А.А. и А.Ф. Куманиным (28 января 1840)

С.-Петербург. Генваря 28-го дня 1840 года.

Милостивый государь любезнейший дяденька и
милостивая государыня любезнейшая тетенька!

Никогда никакое радостное известие не производило столь приятного и сладостного впечатленья в душе моей, как то, которое ощутил я при чтенье письма сестры.1 Ожидал ли я и, судя по вине моей, мог ли я ожидать подобной благосклонности и расположенья со стороны Вашей, любезнейшие дяденька и тетенька. Не могу дать отчета в тех чувствованьях, которые волновались во мне при полученье письма Вашего.2 Вся тяжесть моей вины, всё справедливое негодованье Ваше, любезнейшие дяденька и тетенька, живо представились предо мною! Но какая перемена! Вы возвращаете мне Ваше благорасположенье охотно, с любовью, мне, нисколько не заслужившему этого. Но я не знал, и не могу сказать, что происходило тогда в сердце моем? Я должен был радоваться, я не знал, как радоваться письму этому; ибо ничто в мире не могло меня сделать более счастливым, как прощенье Ваше; но досада на себя, стыд, Ваша беспримерная снисходительность ко мне, так долго во зло употреблявшему благорасположенье Ваше, всё это налегло на сердце мое тягостнейшим бременем.3 Наказанье собственной совести — сильнейшее, я несу на себе всю тягость этого наказанья... Я в долгу у Вас, любезнейшие дяденька и тетенька, в долгу, превышающем силы мои, и если исправленье вины моей, раскаянье и привязанность моя к Вам будут иметь хотя малейшую цену в глазах Ваших, то я почту еще себя счастливым: ибо весьма облегчу совесть мою.
Но что меня восхитило больше всего, что напомнило душе моей так много милого в прошедшем, что заставило мое сердце забиться еще пламеннее к Вам, то это собственноручные строки Ваши, любезнейшая тетенька. Такого снисхожденья и добродушия не мог ожидать я... Тем более были приятны для меня эти строки, что уже давно, единственно по собственной вине и ошибке своей, не слыхал я таких сладких серд<ц>у слов, и выраженья Вашей любви ко мне, любезнейшая тетенька, которые напомнили мне покойную мать мою... С каким жаром целовал я строки эти; с каким жаром 1 000 раз целую ручки Ваши, любезнейшая тетенька!
Но нет и счастья без горести. Это письмо глубоко растравило в сердце моем едва зажившие раны. Смерть дяденьки заставила меня пролить несколько искренних слез в память его.4 Отец, мать, дяденька, и всё это в 2 года!5 Ужасные годы!
Еще ранее поспешил бы я письмом моим, если бы не экзамены, задержавшие меня. Теперь они кончились, и я не теряю ни минуты. Но чувствую, что уже я утомляю Вас письмом моим. — Итак, позвольте искренно любящему и почитающему Вас племяннику Вашему пребыть навсегда покорным и послушным Вам

Ф. Достоевский.


Печатается по подлиннику: ИРЛИ. Ф.56. № 392.
Впервые опубликовано: Достоевский А.М. Воспоминания. Л., 1930. С. 381—383.

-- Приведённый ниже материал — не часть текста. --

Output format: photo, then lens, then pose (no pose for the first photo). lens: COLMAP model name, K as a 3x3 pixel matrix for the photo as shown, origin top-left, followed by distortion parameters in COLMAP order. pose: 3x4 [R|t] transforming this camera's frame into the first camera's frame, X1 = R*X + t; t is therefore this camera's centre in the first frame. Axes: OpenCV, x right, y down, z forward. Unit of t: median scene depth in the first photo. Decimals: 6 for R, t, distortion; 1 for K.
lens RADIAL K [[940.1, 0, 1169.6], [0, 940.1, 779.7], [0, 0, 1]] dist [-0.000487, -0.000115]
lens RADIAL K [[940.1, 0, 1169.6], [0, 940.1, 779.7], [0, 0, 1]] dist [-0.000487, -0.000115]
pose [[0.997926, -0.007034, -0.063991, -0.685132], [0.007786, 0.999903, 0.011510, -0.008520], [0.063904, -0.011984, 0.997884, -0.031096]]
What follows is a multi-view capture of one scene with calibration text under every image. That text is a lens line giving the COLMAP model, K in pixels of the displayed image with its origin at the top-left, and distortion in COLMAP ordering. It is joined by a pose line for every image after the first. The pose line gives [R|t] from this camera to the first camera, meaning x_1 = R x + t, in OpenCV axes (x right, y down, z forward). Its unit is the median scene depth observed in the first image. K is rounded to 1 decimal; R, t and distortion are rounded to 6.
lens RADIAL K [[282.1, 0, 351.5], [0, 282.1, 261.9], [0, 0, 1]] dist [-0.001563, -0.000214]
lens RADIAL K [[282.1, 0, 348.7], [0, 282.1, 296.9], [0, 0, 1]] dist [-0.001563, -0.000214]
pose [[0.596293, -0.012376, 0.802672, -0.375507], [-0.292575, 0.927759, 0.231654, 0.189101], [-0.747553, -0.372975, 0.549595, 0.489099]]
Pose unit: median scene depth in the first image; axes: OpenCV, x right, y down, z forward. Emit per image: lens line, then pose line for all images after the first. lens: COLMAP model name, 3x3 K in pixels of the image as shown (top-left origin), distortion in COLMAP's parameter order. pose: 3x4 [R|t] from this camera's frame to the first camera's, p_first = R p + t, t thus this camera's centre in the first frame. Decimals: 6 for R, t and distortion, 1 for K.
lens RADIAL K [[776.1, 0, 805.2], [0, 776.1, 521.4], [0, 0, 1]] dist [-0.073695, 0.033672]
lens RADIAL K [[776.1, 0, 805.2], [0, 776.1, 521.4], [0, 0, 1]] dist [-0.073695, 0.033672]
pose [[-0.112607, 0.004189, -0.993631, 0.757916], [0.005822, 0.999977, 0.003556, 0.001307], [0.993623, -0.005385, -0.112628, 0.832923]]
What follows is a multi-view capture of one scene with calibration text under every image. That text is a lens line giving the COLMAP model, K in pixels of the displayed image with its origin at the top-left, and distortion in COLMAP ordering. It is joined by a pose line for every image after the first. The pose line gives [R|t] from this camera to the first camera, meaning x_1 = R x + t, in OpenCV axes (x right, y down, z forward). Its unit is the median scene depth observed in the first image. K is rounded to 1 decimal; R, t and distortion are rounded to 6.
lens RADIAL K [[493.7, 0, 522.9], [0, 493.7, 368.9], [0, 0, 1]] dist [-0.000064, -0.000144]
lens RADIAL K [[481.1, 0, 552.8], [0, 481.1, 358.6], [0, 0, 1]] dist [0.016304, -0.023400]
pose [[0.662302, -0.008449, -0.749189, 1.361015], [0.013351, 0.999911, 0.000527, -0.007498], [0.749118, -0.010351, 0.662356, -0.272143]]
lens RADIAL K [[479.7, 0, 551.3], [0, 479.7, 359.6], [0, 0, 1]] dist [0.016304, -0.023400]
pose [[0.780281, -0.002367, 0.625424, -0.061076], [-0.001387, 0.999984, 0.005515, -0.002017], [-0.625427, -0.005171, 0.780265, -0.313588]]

1 Речь идет о не дошедшем до нас письме В.М. Достоевской (см. ответное письмо).
2 Это письмо Куманиных неизвестно.
3 См. письмо от 25 декабря 1839 г.
4 Речь идет о М.Ф. Нечаеве, часто посещавшем семью своей сестры М.Ф. Достоевской, когда дети были еще маленькими, и проживавшем последние годы у Куманиных. А.М. Достоевский вспоминал о дяде: «Он был одним годом моложе моей маменьки <...> они в детстве с братом были очень дружны. Эта дружба сохранилась и впоследствии. Он приходил к нам постоянно по воскресеньям, потому что в будние дни был занят, служа главным приказчиком в одном богатом суконном магазине и получая очень хорошее содержание. Его приход <...> бывал радостью для нас, детей, и большею частью сопровождался маленьким домашним концертом <...> маменька порядочно играла на гитаре, дядя же <...> играл на гитаре артистически <...> Папенька тоже всегда был очень радушен с дядей, хотя и негодовал на него, в особенности в последнее время, за то, что дядя стал покучивать и много пить <...> Пагубную страсть свою к вину дядя не только не оставил, но даже усиливал, от чего преждевременно и скончался в рождественские праздники с 1838 на 1839 год, когда и я на праздниках находился у дяди» (Достоевский А.М. Воспоминания. СПб., 1992. C. 42—43).
5 Здесь ошибка: не в два, а в три года — мать Достоевского умерла 27 февраля 1837 г.